Homework 3 - Authentication and Project Milestone

Due: Friday April 23, 2010 at 5:00pm

Part 1: Questions for Chapters 2 & 3

Each question is worth 2 points, 10 points total.

  1. List at least two ways someone could attack a challenge-response system.
  2. One issue with passwords is that users tend to set passwords and then never change them. Why is the policy of forcing a password change every month NOT a good way to handle this issue? Answer in terms of the psychological acceptability of this method.
  3. Is using a Kerberos ticket more secure, less secure or equivalent to setting a session key in the user's browser? Justify your answer.
  4. If a password consists purely of 6 upper case letters, how long would it take to test all possible passwords if the attacker could generate and test one password per second?
  5. If a password consists of 10 tokens, where each token can be an upper case letter, a lower case letter, a number or a symbol chosen from ! @ # $ % ^ & * . = +, now how long would it take to test all possible passwords, again assuming the attacker could generate and test one password per second?

Part 2: Project Milestone

Find two references for your research topic.

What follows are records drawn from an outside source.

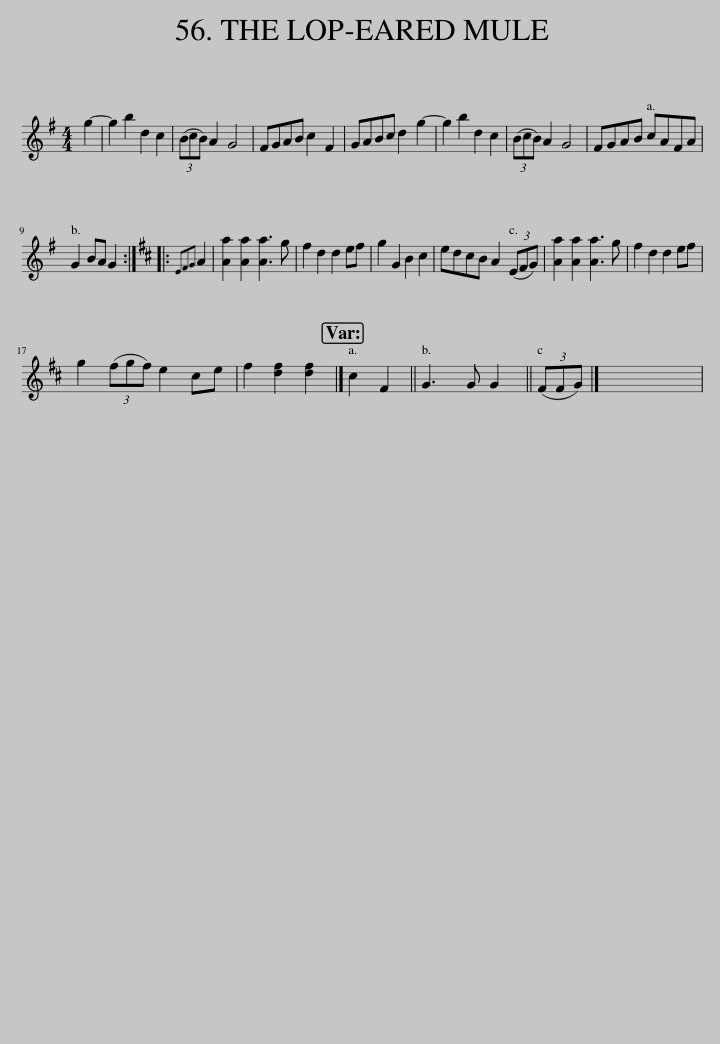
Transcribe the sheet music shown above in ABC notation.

X:1
L:1/8
M:4/4
I:linebreak $
K:G
V:1 treble
V:1
 g2- | g2 b2 d2 c2 | (3(BcB) A2 G4 | FGAB c2 F2 | GABc d2 g2- | %5
 g2 b2 d2 c2 | (3(BcB) A2 G4 | FGAB cAFA |$ G2 BA G2 ::[K:D]{EFG} A2 | %10
 [Aa]2 [Aa]2 [Aa]3 g | f2 d2 d2 ef | g2 G2 B2 c2 | edcB A2 (3(EFG) | [Aa]2 [Aa]2 [Aa]3 g | %15
 f2 d2 d2 ef |$ g2 (3(fgf) e2 ce | f2 [df]2 [df]2 |] c2 F2 || G3 G G2 || %20
 (3(FFG) |] x8 | %22
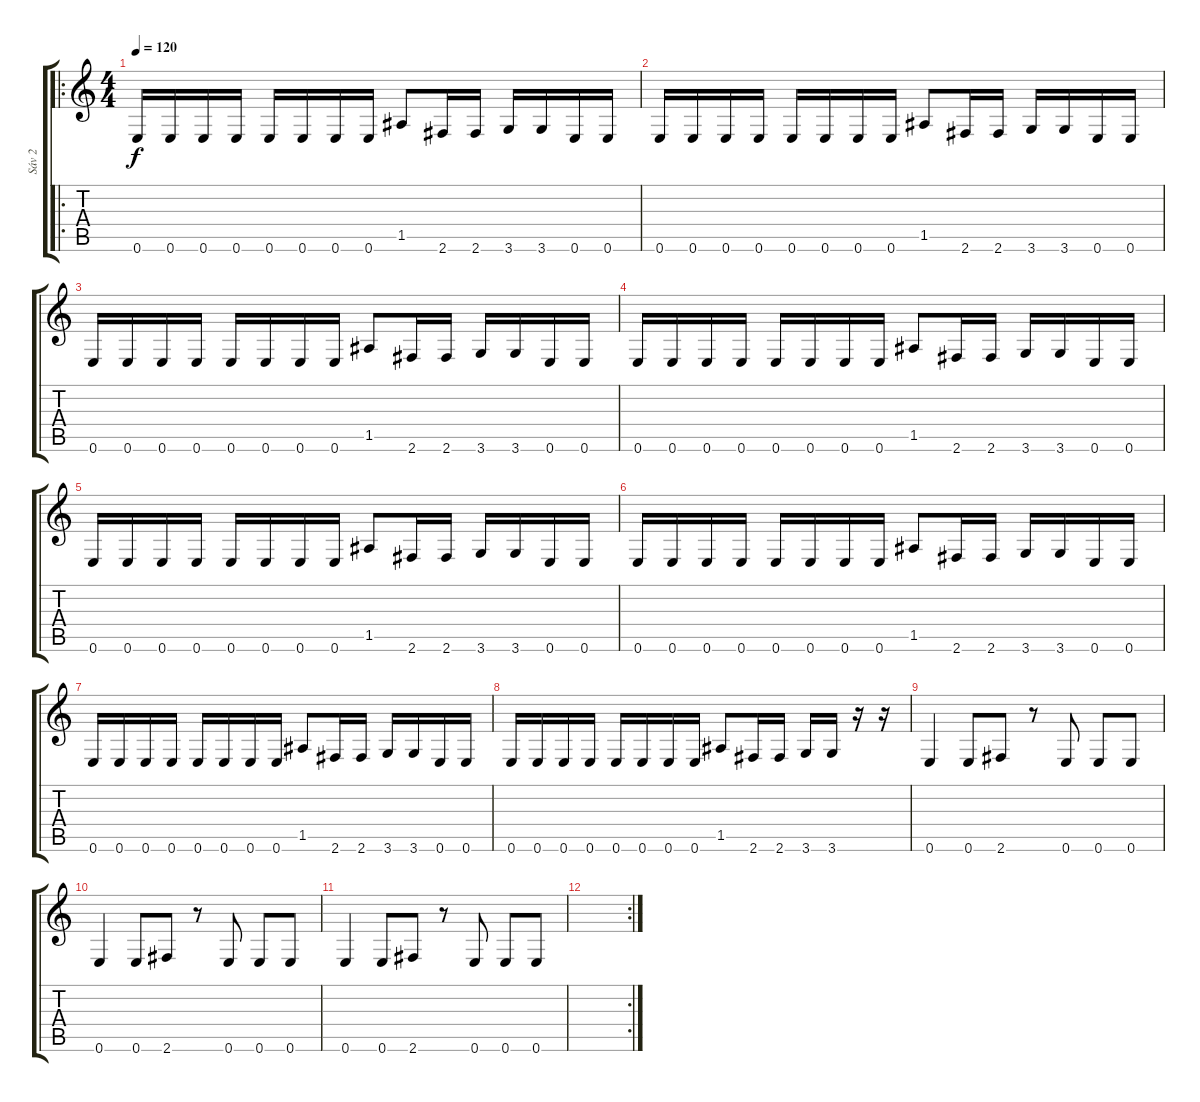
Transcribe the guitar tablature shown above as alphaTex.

\track ("Sáv 2" "Sáv 2") {instrument distortionguitar}
\staff {score tabs}
\tuning (E4 B3 G3 D3 A2 E2) {hide}
\ro
\ts (4 4)
\tempo 120
\clef g2
\ks c
0.6.16{dy f} 0.6.16 0.6.16 0.6.16 0.6.16 0.6.16 0.6.16 0.6.16 1.5.8 2.6.16 2.6.16 3.6.16 3.6.16 0.6.16 0.6.16 |
0.6.16 0.6.16 0.6.16 0.6.16 0.6.16 0.6.16 0.6.16 0.6.16 1.5.8 2.6.16 2.6.16 3.6.16 3.6.16 0.6.16 0.6.16 |
0.6.16 0.6.16 0.6.16 0.6.16 0.6.16 0.6.16 0.6.16 0.6.16 1.5.8 2.6.16 2.6.16 3.6.16 3.6.16 0.6.16 0.6.16 |
0.6.16 0.6.16 0.6.16 0.6.16 0.6.16 0.6.16 0.6.16 0.6.16 1.5.8 2.6.16 2.6.16 3.6.16 3.6.16 0.6.16 0.6.16 |
0.6.16 0.6.16 0.6.16 0.6.16 0.6.16 0.6.16 0.6.16 0.6.16 1.5.8 2.6.16 2.6.16 3.6.16 3.6.16 0.6.16 0.6.16 |
0.6.16 0.6.16 0.6.16 0.6.16 0.6.16 0.6.16 0.6.16 0.6.16 1.5.8 2.6.16 2.6.16 3.6.16 3.6.16 0.6.16 0.6.16 |
0.6.16 0.6.16 0.6.16 0.6.16 0.6.16 0.6.16 0.6.16 0.6.16 1.5.8 2.6.16 2.6.16 3.6.16 3.6.16 0.6.16 0.6.16 |
0.6.16 0.6.16 0.6.16 0.6.16 0.6.16 0.6.16 0.6.16 0.6.16 1.5.8 2.6.16 2.6.16 3.6.16 3.6.16 r.16 r.16 |
0.6.4 0.6.8 2.6.8 r.8 0.6.8 0.6.8 0.6.8 |
0.6.4 0.6.8 2.6.8 r.8 0.6.8 0.6.8 0.6.8 |
0.6.4 0.6.8 2.6.8 r.8 0.6.8 0.6.8 0.6.8 |
\rc 2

Each reference is worth 5 points.

Send me your references using the following format, which is the standard format for Computer Science references: 

Conference proceeding:
Author List. Title. In Proceedings of the Conference Name, Conference Location, Month and Year of Conference, Page Numbers.

Journal proceeding:
Author List. Title. Journal Name, Volume Number, Issue Number, Page Numbers, Month and Year Published.

Book:
Author List. Title. Publisher, Year Published.

Online article:
Author List. Title. [Online] URL, Date Retrieved.
Examples of each reference style: 
S. Jha, O. Sheyner, and J. Wing. Two Formal Analyses of Attack Graphs. In
Proceedings of the IEEE Computer Security Foundations Workshop, Cape Brenton, 
Nova Scotia, Canada, June 2002, pp 49-63.

C.E. Landwehr, A.R. Bull, J.P. McDermott, and W.S. Choi. A Taxonomy of Computer
Program Security Flaws. ACM Computing Surveys, vol. 26, no. 3, pp 211-254,
September 1994.

E. Friedman-Hill. JESS in Action. Manning Publications Company, 2003.

MIT Press Release. MIT Lincoln Laboratory software aims to thwart cyber
hackers. [Online] http://web.mit.edu/newsoffice/2008/security-0827.html,
August 2008.
For each reference, also provide a brief description (1 paragraph) of the contents of that reference.